Longlisted for the 2018 Frank Hegyi Award for Emerging Authors “Jessica J. Lee is a writer of rare and exhilarating grace. In Turning, she sounds the depths of lakes and her own life, never flinching from darkness, surfacing to fresh understandings of her place in the welter of natural and human history. A beautiful, moody, bracing debut.” —Kate Harris, award-winning author of Lands of Lost Borders Through the heat of summer to the frozen depths of winter, Lee traces her journey swimming through 52 lakes in a single year, swimming through fear and heartbreak to find her place in the world Jessica J. Lee swims through all four seasons and especially loves the winter. "I long for the ice. The sharp cut of freezing water on my feet. The immeasurable black of the lake at its coldest. Swimming then means cold, and pain, and elation." At the age of twenty-eight, Jessica, who grew up in Canada and lived in England, finds herself in Berlin. Alone. Lonely, with lowered spirits thanks to some family history and a broken heart, she is there, ostensibly, to write a thesis. And though that is what she does daily, what increasingly occupies her is swimming. So she makes a decision that she believes will win her back her confidence and independence: she will swim fifty-two of the lakes around Berlin, no matter what the weather or season. She is aware that this particular landscape is not without its own ghosts and history. This is the story of a beautiful obsession: of the thrill of a still, turquoise lake, of cracking the ice before submerging, of floating under blue skies, of tangled weeds and murkiness, of cool, fresh, spring swimming—of facing past fears of near-drowning and of breaking free.
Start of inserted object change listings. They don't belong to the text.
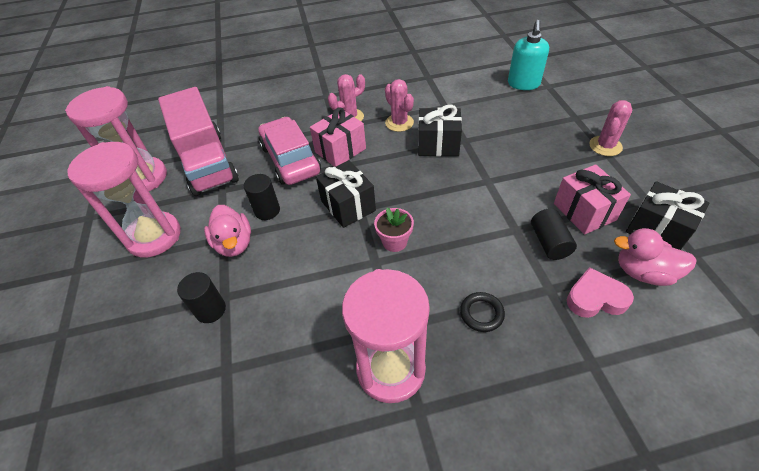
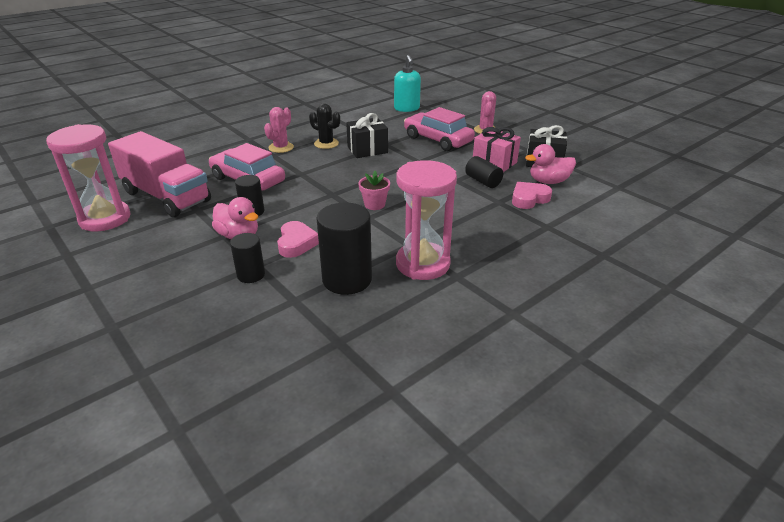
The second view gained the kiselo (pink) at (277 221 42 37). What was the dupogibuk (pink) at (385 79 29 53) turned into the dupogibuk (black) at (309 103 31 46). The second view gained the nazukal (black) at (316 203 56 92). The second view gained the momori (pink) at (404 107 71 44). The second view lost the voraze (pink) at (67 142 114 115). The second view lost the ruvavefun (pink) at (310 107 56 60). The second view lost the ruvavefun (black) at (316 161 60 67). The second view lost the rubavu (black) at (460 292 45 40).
When she completes her year of swimming, Jessica finds she has new strength, and she has also found friends and has gained some understanding of how the landscape both haunts and holds us. This book is for everyone who loves swimming, who wishes they could push themselves beyond caution, who understands the deep pleasure of using the body's strength, who knows what it is to abandon all thought and float home to the surface.